Which lines below contain the word "cookies"? Copy each of them.

Source information Start Marker

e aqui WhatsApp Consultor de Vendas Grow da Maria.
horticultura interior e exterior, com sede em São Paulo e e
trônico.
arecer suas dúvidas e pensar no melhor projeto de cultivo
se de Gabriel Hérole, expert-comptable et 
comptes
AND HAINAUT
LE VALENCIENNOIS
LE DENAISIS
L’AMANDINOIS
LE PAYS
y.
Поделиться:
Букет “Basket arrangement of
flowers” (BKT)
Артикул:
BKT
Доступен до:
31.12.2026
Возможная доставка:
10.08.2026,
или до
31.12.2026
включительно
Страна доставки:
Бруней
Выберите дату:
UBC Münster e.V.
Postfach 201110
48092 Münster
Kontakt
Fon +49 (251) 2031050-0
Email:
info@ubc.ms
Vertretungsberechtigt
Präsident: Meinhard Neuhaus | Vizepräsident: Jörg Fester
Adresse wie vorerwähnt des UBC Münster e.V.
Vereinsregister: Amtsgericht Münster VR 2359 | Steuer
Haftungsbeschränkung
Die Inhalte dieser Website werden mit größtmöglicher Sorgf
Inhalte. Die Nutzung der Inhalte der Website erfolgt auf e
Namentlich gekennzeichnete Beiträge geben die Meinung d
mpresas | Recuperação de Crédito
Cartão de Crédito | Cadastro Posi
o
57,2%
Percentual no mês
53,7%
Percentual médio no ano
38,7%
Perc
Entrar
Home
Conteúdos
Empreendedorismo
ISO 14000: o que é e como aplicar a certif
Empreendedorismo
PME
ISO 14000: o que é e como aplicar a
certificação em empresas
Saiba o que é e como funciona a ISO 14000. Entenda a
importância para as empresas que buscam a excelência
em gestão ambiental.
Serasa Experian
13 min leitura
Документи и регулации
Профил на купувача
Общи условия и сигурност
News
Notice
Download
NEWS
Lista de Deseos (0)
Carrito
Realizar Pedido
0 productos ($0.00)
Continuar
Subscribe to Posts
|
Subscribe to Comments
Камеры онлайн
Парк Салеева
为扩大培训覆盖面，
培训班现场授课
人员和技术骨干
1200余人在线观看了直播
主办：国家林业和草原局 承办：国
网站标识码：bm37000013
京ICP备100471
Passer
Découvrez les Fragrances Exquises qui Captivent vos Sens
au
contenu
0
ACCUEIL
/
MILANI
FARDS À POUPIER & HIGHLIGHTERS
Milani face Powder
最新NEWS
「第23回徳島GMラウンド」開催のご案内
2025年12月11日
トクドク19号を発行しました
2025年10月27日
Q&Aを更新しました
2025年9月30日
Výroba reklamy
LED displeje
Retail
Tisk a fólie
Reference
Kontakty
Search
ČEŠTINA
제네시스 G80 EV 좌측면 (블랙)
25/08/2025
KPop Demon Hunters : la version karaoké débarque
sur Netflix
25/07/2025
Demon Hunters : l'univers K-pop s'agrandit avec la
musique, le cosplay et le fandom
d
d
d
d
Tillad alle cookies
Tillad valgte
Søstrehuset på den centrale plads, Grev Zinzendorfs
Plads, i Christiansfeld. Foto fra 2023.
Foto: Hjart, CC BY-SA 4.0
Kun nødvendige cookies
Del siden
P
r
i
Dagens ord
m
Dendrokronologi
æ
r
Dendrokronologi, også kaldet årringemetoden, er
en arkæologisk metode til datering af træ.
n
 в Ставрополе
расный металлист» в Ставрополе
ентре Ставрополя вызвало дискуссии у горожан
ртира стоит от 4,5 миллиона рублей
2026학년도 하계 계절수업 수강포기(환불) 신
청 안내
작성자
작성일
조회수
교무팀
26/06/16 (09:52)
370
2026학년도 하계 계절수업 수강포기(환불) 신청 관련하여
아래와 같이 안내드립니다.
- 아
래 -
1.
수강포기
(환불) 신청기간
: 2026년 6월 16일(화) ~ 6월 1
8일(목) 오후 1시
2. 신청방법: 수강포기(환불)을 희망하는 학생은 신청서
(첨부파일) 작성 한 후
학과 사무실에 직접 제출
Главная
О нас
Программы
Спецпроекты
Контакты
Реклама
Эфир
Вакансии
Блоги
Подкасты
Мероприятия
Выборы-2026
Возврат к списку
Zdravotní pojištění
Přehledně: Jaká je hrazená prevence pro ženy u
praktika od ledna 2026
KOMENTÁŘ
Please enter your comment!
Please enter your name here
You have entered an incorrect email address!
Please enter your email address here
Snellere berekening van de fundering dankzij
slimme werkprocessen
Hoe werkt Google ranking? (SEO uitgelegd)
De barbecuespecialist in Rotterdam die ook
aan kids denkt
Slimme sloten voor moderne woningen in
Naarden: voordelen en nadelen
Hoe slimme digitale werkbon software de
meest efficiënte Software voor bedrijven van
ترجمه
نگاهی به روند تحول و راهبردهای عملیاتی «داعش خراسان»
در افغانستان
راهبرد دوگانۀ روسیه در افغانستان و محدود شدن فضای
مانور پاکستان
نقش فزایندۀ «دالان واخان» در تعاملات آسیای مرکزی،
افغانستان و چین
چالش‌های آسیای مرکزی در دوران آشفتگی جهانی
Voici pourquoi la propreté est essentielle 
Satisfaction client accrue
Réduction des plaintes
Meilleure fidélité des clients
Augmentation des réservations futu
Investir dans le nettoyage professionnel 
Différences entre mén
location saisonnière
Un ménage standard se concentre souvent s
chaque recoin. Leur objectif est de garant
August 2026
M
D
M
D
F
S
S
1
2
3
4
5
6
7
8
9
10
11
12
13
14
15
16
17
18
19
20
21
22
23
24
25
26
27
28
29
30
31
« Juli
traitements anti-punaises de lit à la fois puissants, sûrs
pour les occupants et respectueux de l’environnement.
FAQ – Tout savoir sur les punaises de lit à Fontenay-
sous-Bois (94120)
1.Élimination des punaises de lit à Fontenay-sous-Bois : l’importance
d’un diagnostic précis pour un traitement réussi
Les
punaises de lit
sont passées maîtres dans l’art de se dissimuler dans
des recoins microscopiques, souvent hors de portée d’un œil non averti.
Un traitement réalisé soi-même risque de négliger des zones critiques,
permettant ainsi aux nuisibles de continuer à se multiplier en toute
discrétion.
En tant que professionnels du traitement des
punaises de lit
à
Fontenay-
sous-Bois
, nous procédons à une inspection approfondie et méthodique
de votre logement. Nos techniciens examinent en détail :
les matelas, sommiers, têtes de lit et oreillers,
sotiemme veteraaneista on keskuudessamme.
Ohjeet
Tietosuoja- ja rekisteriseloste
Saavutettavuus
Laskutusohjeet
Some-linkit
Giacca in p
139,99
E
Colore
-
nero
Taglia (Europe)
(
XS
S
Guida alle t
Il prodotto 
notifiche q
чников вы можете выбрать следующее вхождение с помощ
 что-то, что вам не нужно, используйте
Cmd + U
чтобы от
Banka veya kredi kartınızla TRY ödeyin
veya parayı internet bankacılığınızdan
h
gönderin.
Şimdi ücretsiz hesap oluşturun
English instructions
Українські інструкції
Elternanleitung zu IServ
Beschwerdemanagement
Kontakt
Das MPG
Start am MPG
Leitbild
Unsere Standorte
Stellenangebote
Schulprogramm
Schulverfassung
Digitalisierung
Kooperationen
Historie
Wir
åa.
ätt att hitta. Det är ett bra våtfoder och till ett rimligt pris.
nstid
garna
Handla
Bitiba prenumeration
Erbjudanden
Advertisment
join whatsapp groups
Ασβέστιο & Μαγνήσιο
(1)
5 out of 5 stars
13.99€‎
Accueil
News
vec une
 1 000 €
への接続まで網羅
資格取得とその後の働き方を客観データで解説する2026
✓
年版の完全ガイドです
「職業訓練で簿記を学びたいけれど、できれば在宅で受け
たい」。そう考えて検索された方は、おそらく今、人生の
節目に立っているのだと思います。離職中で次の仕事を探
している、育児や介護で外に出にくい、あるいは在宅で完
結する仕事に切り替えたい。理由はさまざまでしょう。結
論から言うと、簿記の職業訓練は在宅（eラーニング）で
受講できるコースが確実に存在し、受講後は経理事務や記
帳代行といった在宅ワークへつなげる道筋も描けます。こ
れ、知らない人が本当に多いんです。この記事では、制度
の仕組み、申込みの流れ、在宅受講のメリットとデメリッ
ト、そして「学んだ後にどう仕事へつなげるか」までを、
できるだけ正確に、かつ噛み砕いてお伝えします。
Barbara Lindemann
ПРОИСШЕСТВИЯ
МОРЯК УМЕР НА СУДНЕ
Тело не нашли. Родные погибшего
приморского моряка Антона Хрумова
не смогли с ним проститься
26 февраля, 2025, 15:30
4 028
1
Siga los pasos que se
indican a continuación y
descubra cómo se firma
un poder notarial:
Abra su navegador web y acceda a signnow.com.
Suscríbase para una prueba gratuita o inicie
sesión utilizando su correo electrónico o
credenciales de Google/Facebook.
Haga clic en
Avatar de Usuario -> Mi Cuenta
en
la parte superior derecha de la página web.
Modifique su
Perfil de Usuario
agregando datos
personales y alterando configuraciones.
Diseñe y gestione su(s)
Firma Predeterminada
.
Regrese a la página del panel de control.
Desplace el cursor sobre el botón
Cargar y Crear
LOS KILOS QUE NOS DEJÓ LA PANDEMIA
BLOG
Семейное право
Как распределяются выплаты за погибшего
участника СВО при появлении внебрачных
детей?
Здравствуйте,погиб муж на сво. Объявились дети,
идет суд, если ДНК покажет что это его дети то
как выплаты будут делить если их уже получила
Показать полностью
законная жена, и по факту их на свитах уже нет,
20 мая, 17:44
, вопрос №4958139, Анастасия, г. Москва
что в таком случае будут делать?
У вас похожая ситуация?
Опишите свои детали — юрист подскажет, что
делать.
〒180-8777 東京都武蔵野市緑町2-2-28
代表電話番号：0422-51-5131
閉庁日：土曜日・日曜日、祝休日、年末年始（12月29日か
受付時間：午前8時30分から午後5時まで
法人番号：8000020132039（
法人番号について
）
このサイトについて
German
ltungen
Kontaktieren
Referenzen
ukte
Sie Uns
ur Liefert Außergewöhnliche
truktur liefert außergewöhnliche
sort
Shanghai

Source information End Marker

**Solution to this task**
Tillad alle cookies
Kun nødvendige cookies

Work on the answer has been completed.